The most dangerous threat to America? White male entitlement.

As witness after witness testified to the Jan. 6 House select committee Thursday about Donald Trump’s deranged and possibly illegal plot to cling to power, it was impossible to ignore his sense of entitlement. What was this system for, if not to give him whatever he wanted? And if it wouldn’t, he would tear it down.

That’s not just his story; it’s also the story of those who stormed the Capitol on his behalf. And it’s increasingly the story of the Republican Party. In our ongoing debate about what the Constitution means and whether we should have a genuine democracy, it is the people who have been given the most advantages who are most willing, even eager, to destroy the American system.

This is about much more than Jan. 6, 2021(…)


EJ Dionne/WaPo:

 Finally, the dam is breaking against Trump

“The dam,” she declared, “has begun to break.”

Cheney, the committee’s vice chair, was speaking largely of new investigative opportunities that a parade of witnesses has opened into President Donald Trump’s illicit effort to maintain power. But her statement had much broader implications.

The Jan. 6 committee has fundamentally altered public perceptions of Trump’s role in the violence at the Capitol.


Leonard Pitts, Jr/Miami Herald:

You’ve been too quiet, Merrick Garland. Show us you will vigorously defend democracy

Dear Attorney General Merrick Garland:

In a press conference Wednesday, you seemed fed up with carping about the perceived timidity and inertia of your department and you. “A central tenet of the rule of law,” you said, “is that we do not do our investigations in public.” You added that, “We have to hold accountable every person who is criminally responsible for trying to overturn a legitimate election … in a way filled with integrity and professionalism.” In other words: Back off and let us do our jobs. Your pique is arguably understandable. But there is something here you may not be grasping.

People are impatient, yes. They demand accountability, yes. But the other factor at play is simply that it’s been a very tough time for the aforementioned rule of law. One is reminded of an old trope from Western movies: The angry mob descends on the jailhouse with torches and rope, ready to drag out some prisoner and do street justice. But the sheriff stands them off, tells them to leave the prisoner’s fate to the law. Clichéd as that scene is, it captures an important truth. Fealty to the rule of law is not a native instinct. To the contrary, the native instinct is to demand instant satisfaction if somebody has done you wrong. But the rule of law asks us to exchange torches and rope for a set of rules to be administered on our behalf by the government. Thus do human beings carve civil societies from wildernesses of social primitivism.

The Bulwark:

Wisconsin Swing Voters Are Done With Trump and Biden—and Not Sold on DeSantis

Trump-to-Biden voters don’t want the olds.

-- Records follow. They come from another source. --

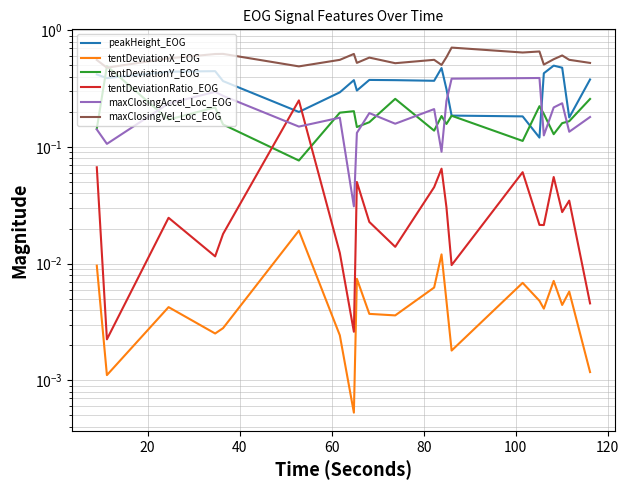

True or false: maxClosingVel_Loc_EOG has more than 2 points higher than both neighbors.

True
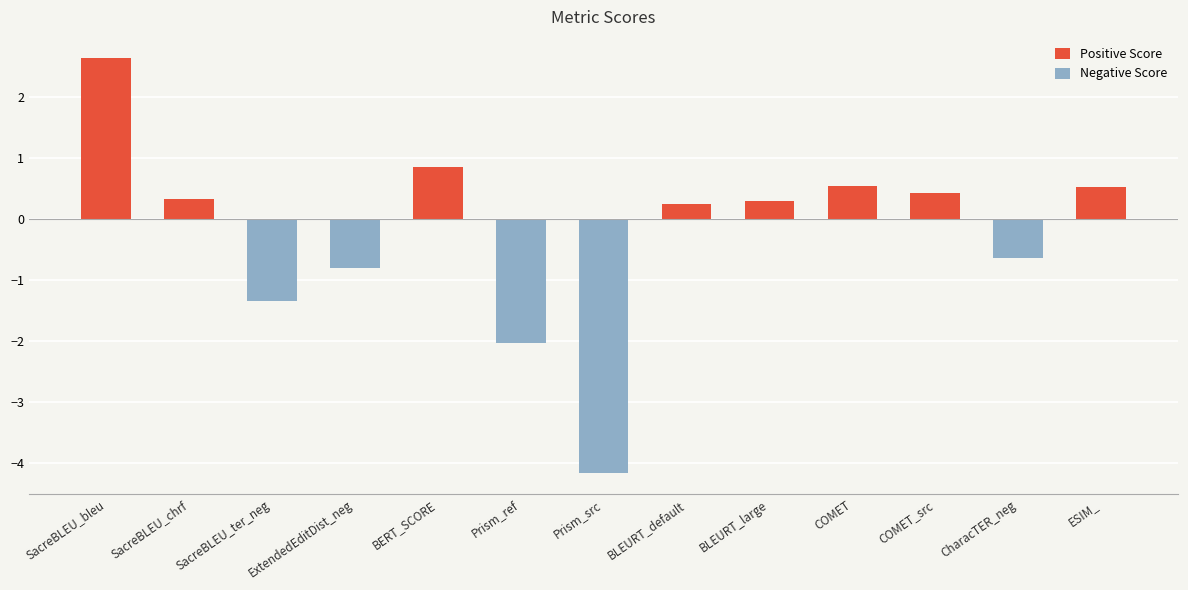

Count the number of values greater than 0.

8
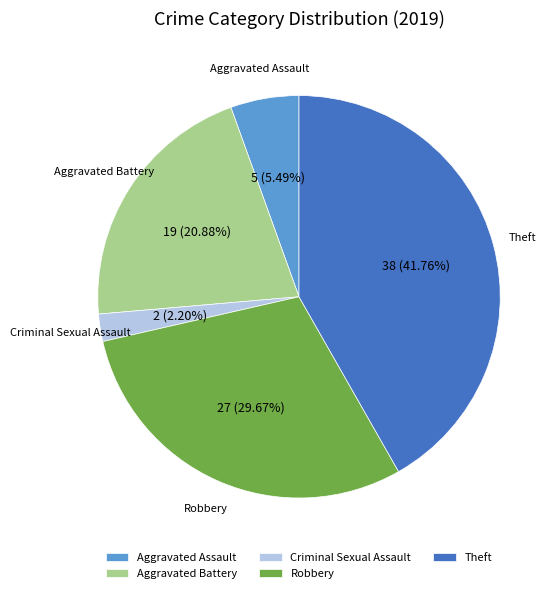

Is Theft the majority of the pie?

No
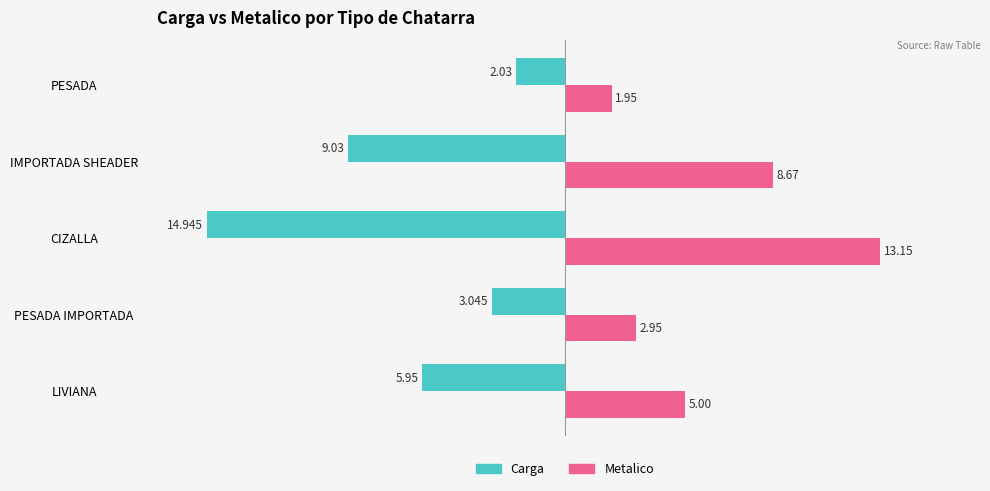

Where is Carga nearest to the value -8?

IMPORTADA SHEADER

“Trump, I would have to agree, was great for our economy, but he was an embarrassment by the way he spoke, his tweets, his attitude,” commented Ginger, 62, from Sherwood. “He was not in control of his emotions, and I found that to be very embarrassing for the leader of our country. Biden is just so confused, and he’s almost like a puppet who is saying what somebody tells him to say. Anytime he speaks, he gets so confused. I think he needs to enjoy retirement.”

“I just don’t feel [Biden] is all there enough to keep going. He’s too old for [the presidency],” remarked Jamie, 36, from Green Bay.